ページ抜粋
════════════════════
シャンプーの最大の目的は、頭皮の余分な皮脂や汚れを落とし、清潔に保つことです。しかし、洗いすぎや間違った洗い方は、必要な皮脂まで奪い、頭皮の乾燥やバリア機能の低下を招きます。

  • シャンプー前には、ぬるま湯で髪と頭皮を十分に予洗いし、汚れの大半を落とします。
  • シャンプーは手のひらでよく泡立ててから、髪ではなく頭皮につけ、指の腹で優しくマッサージするように洗います。
  • すすぎは、洗い以上に時間をかけ、シャンプー剤が頭皮に残らないよう、徹底的に行います。

この「優しく洗う」「しっかりすすぐ」が、頭皮マッサージの効果を活かすための基本です。

頭皮の保湿ケアの必要性

頭皮も顔の皮膚とつながっており、乾燥します。頭皮が乾燥すると、バリア機能が低下して外部からの刺激に弱くなり、かゆみやフケの原因となります。

また、乾燥を防ごうと皮脂が過剰に分泌されることもあります。洗髪後や、空気が乾燥する季節には、頭皮用のローションや保湿美容液を使用して、潤いを補給することが大切です。

頭皮マッサージの後に保湿ケアを行うと、血行が良くなった状態で水分と栄養を補給できるため、より効果的です。特に、育毛剤に保湿成分が含まれているものを選ぶのも良い方法です。

紫外線対策(帽子や日傘)
════════════════════
記録情報
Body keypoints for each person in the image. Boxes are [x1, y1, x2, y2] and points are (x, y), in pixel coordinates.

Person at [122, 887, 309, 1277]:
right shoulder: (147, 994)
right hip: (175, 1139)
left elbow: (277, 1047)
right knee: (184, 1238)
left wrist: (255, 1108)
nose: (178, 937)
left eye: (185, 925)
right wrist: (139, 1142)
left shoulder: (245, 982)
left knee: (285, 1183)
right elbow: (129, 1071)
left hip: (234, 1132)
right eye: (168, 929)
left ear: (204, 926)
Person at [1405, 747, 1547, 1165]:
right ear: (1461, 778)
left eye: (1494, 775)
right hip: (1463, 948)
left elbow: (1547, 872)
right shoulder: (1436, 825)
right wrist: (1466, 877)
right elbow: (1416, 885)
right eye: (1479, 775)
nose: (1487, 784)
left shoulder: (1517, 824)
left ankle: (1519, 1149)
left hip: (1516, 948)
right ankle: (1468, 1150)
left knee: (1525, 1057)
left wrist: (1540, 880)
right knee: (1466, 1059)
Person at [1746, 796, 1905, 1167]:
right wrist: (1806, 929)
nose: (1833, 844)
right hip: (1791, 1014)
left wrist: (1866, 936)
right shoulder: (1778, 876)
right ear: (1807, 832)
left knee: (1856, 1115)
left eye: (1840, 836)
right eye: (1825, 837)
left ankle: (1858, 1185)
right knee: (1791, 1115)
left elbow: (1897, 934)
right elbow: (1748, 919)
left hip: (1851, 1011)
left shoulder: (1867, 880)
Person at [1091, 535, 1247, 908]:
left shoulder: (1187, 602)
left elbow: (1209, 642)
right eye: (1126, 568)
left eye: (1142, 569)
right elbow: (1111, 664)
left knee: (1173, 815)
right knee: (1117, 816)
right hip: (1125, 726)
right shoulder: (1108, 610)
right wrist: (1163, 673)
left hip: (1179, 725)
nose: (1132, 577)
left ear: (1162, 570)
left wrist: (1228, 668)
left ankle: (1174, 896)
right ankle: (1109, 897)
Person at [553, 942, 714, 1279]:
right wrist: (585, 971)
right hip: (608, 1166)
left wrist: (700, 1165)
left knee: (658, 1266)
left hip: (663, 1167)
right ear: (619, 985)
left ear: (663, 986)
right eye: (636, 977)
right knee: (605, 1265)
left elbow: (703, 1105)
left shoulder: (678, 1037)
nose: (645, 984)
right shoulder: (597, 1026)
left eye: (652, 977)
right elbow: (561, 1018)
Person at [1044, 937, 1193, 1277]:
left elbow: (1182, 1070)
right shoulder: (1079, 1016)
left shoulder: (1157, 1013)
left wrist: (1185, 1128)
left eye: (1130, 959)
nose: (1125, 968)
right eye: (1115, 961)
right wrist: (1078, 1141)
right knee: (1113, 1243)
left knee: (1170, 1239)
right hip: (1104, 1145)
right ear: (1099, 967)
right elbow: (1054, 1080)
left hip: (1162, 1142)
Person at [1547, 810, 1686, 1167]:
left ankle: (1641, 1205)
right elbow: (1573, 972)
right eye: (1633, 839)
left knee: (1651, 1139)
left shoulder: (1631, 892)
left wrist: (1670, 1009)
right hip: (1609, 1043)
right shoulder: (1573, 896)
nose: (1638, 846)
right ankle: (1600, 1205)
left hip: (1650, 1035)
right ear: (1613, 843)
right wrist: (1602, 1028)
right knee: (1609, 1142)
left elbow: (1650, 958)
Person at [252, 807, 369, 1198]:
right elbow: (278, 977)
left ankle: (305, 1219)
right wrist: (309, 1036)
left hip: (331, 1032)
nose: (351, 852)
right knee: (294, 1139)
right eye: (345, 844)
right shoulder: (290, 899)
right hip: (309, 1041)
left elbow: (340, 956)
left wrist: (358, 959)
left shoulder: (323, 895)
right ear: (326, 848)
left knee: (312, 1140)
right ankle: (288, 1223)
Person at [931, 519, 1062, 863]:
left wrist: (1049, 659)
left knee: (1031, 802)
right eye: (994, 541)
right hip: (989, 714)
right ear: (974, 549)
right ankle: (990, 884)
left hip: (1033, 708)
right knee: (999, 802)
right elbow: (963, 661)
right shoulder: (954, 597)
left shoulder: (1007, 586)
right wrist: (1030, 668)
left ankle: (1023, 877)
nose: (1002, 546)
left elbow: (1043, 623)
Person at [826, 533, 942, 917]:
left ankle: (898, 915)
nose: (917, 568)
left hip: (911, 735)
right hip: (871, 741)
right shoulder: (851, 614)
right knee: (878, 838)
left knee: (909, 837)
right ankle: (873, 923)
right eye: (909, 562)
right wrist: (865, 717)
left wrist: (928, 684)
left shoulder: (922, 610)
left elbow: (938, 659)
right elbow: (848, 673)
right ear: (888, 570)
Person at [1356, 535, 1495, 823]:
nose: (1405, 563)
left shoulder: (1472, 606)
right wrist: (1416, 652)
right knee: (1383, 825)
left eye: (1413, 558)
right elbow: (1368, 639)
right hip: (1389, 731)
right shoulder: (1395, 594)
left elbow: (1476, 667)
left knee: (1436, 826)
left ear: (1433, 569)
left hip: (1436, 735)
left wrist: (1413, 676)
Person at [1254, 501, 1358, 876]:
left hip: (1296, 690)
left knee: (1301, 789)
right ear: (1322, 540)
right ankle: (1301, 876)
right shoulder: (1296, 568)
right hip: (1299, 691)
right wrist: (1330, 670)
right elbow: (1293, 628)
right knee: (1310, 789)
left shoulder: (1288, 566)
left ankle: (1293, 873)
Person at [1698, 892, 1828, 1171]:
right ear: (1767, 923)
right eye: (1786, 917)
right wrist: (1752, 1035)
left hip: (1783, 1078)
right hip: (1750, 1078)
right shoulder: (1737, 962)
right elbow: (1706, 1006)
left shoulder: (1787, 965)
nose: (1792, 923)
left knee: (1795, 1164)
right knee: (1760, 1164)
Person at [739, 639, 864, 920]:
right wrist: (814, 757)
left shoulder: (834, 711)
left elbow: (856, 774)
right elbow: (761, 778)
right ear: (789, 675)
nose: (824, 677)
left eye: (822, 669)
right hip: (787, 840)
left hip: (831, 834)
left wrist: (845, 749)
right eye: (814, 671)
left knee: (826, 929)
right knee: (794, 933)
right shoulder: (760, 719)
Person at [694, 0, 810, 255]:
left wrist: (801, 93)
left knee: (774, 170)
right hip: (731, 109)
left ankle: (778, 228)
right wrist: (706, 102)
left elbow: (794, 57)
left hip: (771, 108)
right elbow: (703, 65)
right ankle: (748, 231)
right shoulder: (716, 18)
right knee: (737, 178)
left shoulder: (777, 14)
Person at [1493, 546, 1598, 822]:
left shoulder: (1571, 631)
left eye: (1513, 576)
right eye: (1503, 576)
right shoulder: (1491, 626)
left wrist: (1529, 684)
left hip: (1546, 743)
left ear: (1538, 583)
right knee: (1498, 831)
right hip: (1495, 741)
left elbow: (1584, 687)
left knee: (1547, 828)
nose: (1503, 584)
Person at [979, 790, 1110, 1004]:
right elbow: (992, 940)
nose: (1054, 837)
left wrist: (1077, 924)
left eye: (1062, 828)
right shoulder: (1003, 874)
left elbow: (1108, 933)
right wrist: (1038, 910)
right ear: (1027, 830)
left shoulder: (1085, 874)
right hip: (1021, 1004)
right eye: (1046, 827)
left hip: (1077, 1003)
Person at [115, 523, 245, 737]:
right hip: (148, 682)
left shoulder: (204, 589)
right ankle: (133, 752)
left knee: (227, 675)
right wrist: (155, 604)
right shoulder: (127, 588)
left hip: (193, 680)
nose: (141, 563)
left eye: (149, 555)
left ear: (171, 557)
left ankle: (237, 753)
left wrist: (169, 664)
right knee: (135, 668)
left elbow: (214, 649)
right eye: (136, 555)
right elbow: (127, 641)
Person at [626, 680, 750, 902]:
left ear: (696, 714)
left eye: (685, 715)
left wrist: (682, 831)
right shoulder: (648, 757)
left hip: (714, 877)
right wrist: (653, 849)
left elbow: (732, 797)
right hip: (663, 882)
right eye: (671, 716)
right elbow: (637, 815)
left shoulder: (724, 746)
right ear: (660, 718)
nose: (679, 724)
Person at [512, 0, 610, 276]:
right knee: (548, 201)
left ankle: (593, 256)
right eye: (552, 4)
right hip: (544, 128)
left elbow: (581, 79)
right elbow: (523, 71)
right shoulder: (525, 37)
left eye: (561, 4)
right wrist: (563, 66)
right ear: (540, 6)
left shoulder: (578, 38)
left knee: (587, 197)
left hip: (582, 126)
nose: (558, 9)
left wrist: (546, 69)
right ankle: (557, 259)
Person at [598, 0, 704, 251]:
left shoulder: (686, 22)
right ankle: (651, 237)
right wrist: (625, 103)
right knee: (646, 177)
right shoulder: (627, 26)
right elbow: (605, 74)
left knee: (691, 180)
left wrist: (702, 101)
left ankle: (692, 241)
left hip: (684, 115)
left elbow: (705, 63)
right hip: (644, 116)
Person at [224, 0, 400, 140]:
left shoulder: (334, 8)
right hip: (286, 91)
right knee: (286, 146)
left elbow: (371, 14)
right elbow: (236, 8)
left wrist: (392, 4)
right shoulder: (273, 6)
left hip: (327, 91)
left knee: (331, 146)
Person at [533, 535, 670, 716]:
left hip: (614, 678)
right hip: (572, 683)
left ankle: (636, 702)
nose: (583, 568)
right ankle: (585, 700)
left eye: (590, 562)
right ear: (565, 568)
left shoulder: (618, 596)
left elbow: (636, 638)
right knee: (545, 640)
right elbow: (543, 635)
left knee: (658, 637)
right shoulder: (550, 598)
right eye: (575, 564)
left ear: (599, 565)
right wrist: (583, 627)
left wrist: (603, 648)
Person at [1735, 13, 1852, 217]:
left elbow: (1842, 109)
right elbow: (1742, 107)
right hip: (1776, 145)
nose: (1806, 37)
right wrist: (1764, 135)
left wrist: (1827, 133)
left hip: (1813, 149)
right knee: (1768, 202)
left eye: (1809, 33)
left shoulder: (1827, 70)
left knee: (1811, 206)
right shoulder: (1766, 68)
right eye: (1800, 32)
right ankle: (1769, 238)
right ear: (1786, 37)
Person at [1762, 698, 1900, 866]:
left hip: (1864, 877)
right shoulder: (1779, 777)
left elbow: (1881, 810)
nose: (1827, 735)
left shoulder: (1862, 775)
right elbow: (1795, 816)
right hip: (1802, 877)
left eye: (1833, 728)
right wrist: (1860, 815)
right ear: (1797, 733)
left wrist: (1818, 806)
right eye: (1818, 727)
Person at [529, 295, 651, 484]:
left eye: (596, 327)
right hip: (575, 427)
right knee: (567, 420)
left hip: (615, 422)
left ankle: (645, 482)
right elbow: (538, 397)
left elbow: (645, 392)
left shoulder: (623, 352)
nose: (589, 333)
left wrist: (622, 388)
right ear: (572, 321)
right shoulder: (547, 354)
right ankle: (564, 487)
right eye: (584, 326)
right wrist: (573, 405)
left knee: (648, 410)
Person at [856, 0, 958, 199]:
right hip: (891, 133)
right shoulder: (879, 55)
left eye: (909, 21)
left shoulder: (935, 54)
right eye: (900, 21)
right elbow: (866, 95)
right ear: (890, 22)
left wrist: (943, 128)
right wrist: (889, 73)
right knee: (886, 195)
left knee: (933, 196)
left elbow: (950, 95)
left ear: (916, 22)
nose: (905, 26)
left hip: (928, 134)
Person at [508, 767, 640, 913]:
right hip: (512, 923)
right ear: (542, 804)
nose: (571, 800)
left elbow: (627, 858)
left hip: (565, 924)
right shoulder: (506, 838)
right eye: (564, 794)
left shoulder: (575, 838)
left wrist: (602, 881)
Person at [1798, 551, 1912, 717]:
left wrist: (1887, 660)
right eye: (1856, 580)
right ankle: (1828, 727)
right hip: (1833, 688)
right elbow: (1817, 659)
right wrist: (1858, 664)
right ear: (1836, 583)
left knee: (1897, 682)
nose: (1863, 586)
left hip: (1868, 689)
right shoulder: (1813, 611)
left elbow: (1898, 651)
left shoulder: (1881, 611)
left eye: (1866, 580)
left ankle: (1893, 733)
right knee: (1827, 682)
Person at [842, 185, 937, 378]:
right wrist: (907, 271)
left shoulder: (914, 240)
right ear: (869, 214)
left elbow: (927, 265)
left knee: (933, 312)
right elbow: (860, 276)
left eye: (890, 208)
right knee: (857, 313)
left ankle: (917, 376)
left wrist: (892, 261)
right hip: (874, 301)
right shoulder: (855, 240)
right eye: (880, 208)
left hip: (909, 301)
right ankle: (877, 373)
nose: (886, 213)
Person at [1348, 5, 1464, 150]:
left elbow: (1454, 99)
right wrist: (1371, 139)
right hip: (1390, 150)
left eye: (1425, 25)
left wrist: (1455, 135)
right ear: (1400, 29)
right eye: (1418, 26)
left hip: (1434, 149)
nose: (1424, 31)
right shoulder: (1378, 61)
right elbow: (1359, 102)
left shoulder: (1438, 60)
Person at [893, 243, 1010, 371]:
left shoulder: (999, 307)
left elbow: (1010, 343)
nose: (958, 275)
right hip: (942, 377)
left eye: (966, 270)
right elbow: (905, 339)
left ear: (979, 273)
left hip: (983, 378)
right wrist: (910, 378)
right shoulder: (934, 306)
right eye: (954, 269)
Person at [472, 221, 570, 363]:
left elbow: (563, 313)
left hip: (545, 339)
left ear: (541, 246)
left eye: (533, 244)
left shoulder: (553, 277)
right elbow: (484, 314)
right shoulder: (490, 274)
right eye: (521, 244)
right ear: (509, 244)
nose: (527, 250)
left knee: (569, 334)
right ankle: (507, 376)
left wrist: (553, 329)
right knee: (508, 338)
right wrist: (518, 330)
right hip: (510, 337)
════════════════════
課題 1
頭皮ケアの文章では、手のひらで泡立てたシャンプーをどこにつけるとしているか。
課題 2
頭皮ケアの文章の最後の見出しを受け、その後から本文を書き継げ。

解答 1
髪ではなく頭皮につける。

解答 2
頭皮は、体の中で最も太陽に近く、紫外線の影響を直接受けやすい場所です。紫外線は、頭皮に炎症を引き起こす(日焼け)だけでなく、毛母細胞にダメージを与え、毛髪の成長を妨げる可能性があります。

また、頭皮の乾燥や老化を促進し、健康な髪が育つ環境を損ないます。

外出時には、帽子をかぶる、日傘をさす、または頭皮用の日焼け止めスプレーを使用するなどして、頭皮を紫外線から守る意識を持つことが、育毛ケアの一環として非常に重要です。

よくある質問

頭皮マッサージに関して、多くの方が抱く疑問についてお答えします。正しい知識を持って、日々のケアに取り組みましょう。

頭皮マッサージはいつから効果が出始めますか?

頭皮マッサージは、医薬品のように即効性があるものではありません。その目的は、髪が育つ土壌である頭皮環境を、時間をかけてゆっくりと改善していくことにあります。

血行促進やリラクゼーション効果は、マッサージ直後から感じることもありますが、それが抜け毛の減少や髪質の変化として表れるには、最低でも3ヶ月から6ヶ月程度は継続することが必要です。

ヘアサイクル(毛髪が生え変わる周期)を考慮し、焦らず気長に続けることが大切です。

マッサージ器具(ブラシなど)は使った方が良いですか?

マッサージ器具(スカルプブラシやマッサージャーなど)は、正しく使えば、手で行うよりも効率的に頭皮を刺激し、毛穴の汚れを落とす手助けになります。

しかし、素材が硬すぎたり、力を入れすぎたりすると、かえって頭皮を傷つける原因にもなります。

使用する場合は、シリコン製などの柔らかい素材のものを選び、肌あたりを確かめながら優しく使用してください。

最終的には、自分の手で行う感覚が一番分かりやすく安全であるとも言えます。器具を使う場合も、基本は「優しく」です。

頭皮が硬いと薄毛になりやすいというのは本当ですか?

頭皮が硬い状態は、多くの場合、頭皮の血行不良や、筋肉(帽状腱膜:ぼうじょうけんまく)の緊張、または頭皮の乾燥やむくみを示しています。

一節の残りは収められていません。